> **Stated exercise**
According to the passage on crypto taxation, what did the IRS issue in 2024?
:: Source passage
There can be no assurance that the IRS or other foreign tax authority will not alter its existing positions with respect to crypto in the future or that a court would uphold the treatment set forth in the existing IRS guidance. It is also unclear what additional guidance may be issued in the future on the treatment of existing crypto transactions and future crypto innovations for purposes of U.S. federal income tax or other foreign tax regulations. Any such alteration of existing IRS and foreign tax authority positions or additional guidance regarding crypto products and transactions could result in adverse tax consequences for holders of crypto and could have an adverse effect on the value of crypto and the broader crypto markets. Future technological and operational developments that may arise with respect to crypto currencies may increase the uncertainty with respect to the treatment of crypto currencies for U.S. federal income and foreign tax purposes. The uncertainty regarding tax treatment of crypto transactions impacts our customers, and could impact our business, both domestically and abroad.
In 2024, the IRS issued final regulations and other guidance on tax reporting requirements for cryptocurrency brokers. The IRS may introduce new rules related to our tax reporting and withholding obligations on our customer transactions in the future, possibly in ways that differ from our existing compliance protocols and where there is risk that we do not have proper records to ensure compliance for certain legacy customers. If the IRS determines that we are not in compliance with our tax reporting or withholding requirements with respect to customer crypto transactions, we may be exposed to significant penalties, which could adversely affect our financial position. We anticipate additional guidance from the IRS regarding tax reporting and withholding obligations with respect to customer crypto transactions that will likely require us to invest substantially in new compliance measures and may require significant retroactive compliance efforts, which could adversely affect our financial position. Similarly, it is likely that new rules for reporting crypto under the “common reporting standard” will be implemented on our international operations, creating new obligations and a need to invest in new onboarding and reporting infrastructure. Such rules are under discussion today by the member and observer states of the “Organization for Economic Cooperation and Development” (the “OECD”) and may give rise to potential liabilities or disclosure requirements for prior customer arrangements and new rules that affect how we onboard our customers and report their transactions to taxing authorities.
::::
:: Dataset section
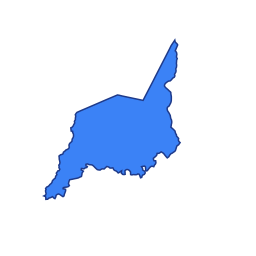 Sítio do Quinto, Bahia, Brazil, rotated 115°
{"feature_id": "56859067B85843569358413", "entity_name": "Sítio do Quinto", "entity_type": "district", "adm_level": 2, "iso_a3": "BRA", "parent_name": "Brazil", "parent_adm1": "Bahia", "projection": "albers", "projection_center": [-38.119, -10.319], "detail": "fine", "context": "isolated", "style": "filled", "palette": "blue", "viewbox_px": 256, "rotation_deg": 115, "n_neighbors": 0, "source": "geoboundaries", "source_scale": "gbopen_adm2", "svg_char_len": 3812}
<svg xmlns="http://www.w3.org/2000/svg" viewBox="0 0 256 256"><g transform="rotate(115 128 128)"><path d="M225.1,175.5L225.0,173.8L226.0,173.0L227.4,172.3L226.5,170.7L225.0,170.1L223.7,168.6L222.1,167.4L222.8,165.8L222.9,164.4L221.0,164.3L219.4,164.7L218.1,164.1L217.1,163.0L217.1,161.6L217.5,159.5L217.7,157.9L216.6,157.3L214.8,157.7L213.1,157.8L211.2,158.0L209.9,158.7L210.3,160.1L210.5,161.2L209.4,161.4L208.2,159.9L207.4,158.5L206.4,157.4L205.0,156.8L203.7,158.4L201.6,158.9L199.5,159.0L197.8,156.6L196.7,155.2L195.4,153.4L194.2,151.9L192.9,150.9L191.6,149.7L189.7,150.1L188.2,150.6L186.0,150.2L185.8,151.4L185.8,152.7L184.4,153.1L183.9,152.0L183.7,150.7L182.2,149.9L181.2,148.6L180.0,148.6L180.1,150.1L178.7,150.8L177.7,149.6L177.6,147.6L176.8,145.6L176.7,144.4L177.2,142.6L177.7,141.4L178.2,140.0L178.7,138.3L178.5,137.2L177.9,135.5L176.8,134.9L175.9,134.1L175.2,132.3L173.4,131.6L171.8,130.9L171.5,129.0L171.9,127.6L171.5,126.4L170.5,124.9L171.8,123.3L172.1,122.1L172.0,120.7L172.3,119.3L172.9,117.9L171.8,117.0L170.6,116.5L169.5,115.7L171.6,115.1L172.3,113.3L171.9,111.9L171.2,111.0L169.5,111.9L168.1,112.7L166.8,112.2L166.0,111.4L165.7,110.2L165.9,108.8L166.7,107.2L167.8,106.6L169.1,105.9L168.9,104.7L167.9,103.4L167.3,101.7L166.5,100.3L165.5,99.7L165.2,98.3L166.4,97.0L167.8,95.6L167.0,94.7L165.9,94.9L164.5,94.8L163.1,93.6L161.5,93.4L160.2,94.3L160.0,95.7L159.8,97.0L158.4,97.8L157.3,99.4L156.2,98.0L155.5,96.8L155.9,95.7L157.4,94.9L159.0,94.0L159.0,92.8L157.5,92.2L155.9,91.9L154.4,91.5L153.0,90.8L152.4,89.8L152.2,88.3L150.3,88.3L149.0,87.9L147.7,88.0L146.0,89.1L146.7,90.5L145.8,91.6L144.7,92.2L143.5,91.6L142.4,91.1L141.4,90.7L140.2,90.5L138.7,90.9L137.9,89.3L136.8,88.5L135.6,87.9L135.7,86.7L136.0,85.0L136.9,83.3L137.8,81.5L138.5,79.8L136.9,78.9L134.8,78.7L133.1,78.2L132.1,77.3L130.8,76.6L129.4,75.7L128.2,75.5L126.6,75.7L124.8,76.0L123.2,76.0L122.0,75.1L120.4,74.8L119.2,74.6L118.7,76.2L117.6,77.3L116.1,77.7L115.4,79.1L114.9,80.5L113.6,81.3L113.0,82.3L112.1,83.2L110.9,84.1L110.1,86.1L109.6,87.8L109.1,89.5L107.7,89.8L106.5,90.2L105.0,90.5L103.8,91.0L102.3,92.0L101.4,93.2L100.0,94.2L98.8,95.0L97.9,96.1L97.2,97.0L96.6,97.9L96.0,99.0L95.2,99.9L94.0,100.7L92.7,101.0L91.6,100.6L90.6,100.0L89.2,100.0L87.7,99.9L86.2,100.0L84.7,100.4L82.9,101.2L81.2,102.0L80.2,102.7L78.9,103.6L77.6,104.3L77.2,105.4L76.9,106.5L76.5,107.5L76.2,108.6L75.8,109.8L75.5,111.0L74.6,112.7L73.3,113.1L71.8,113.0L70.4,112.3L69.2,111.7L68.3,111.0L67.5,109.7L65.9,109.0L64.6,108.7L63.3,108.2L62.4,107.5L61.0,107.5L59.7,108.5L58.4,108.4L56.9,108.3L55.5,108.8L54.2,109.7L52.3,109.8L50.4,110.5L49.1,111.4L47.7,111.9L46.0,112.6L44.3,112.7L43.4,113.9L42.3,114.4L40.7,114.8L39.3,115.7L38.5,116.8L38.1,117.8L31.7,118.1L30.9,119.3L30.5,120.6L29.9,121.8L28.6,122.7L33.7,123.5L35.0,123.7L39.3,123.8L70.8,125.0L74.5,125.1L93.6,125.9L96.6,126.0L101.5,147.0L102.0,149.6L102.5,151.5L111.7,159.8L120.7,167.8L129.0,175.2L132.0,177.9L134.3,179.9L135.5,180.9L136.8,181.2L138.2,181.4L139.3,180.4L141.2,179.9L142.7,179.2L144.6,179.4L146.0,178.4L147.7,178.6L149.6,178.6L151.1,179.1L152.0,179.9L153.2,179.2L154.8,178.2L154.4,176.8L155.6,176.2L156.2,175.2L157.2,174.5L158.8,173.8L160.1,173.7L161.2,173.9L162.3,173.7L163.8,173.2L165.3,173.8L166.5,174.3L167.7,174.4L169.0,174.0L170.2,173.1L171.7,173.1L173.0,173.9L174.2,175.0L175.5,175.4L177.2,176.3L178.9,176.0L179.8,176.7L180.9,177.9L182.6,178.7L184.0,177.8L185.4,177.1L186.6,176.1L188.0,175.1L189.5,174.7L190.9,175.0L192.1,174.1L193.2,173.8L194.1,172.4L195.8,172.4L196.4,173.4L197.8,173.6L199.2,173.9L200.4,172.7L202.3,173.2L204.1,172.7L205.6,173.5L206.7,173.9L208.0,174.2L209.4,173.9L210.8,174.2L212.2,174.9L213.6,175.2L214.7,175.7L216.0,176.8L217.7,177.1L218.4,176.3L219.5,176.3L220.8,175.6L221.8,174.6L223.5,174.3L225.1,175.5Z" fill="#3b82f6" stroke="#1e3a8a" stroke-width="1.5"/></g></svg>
::::
> **Response to the task**
Final regulations and other guidance on tax reporting requirements for cryptocurrency brokers.